> **Request**
Write out, from the entries below, exactly the lines that run between the lines holding "Téléchargez KptnCook gratuitement" and "SIM Standards", inclusive, and stop there.

> **Extracted data**
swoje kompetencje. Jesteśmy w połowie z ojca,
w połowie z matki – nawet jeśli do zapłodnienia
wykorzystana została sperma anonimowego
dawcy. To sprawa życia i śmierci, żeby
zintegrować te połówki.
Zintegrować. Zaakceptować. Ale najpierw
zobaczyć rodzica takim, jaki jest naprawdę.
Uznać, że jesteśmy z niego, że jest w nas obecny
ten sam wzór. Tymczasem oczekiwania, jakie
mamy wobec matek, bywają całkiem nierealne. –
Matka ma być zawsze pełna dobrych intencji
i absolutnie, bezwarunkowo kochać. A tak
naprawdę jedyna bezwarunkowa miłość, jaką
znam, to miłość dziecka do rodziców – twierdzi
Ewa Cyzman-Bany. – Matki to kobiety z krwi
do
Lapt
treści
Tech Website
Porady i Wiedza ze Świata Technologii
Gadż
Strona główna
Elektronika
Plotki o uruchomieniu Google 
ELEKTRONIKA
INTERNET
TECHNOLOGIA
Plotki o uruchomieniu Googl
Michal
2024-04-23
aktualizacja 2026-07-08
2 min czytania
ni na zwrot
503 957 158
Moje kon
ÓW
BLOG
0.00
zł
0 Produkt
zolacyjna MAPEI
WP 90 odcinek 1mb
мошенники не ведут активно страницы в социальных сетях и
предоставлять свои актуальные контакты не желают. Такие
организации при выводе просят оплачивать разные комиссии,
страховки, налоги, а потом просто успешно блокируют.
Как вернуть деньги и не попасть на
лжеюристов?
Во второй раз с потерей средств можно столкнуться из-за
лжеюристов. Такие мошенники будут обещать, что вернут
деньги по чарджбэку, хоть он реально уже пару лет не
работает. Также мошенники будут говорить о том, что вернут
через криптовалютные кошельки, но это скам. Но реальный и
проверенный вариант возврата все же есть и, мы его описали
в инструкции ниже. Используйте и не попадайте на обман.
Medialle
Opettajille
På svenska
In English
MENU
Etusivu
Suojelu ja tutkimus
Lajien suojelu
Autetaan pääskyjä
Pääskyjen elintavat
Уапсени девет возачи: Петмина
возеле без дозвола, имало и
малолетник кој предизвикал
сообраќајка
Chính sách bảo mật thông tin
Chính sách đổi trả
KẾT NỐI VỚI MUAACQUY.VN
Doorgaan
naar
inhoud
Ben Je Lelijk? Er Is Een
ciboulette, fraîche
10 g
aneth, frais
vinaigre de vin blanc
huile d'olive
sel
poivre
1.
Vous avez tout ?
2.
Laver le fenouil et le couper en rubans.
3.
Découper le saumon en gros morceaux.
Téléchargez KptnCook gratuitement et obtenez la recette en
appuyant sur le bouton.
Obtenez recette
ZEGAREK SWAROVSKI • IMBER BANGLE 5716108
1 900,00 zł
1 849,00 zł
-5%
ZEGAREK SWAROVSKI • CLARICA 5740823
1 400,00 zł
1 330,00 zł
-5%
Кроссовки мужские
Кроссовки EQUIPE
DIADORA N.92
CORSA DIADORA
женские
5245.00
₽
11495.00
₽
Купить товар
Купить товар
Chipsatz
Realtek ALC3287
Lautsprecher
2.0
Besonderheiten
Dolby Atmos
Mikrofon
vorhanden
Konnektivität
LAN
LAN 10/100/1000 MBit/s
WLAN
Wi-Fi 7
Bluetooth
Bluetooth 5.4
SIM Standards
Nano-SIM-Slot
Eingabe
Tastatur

> **Finished task**
Téléchargez KptnCook gratuitement et obtenez la recette en
appuyant sur le bouton.
Obtenez recette
ZEGAREK SWAROVSKI • IMBER BANGLE 5716108
1 900,00 zł
1 849,00 zł
-5%
ZEGAREK SWAROVSKI • CLARICA 5740823
1 400,00 zł
1 330,00 zł
-5%
Кроссовки мужские
Кроссовки EQUIPE
DIADORA N.92
CORSA DIADORA
женские
5245.00
₽
11495.00
₽
Купить товар
Купить товар
Chipsatz
Realtek ALC3287
Lautsprecher
2.0
Besonderheiten
Dolby Atmos
Mikrofon
vorhanden
Konnektivität
LAN
LAN 10/100/1000 MBit/s
WLAN
Wi-Fi 7
Bluetooth
Bluetooth 5.4
SIM Standards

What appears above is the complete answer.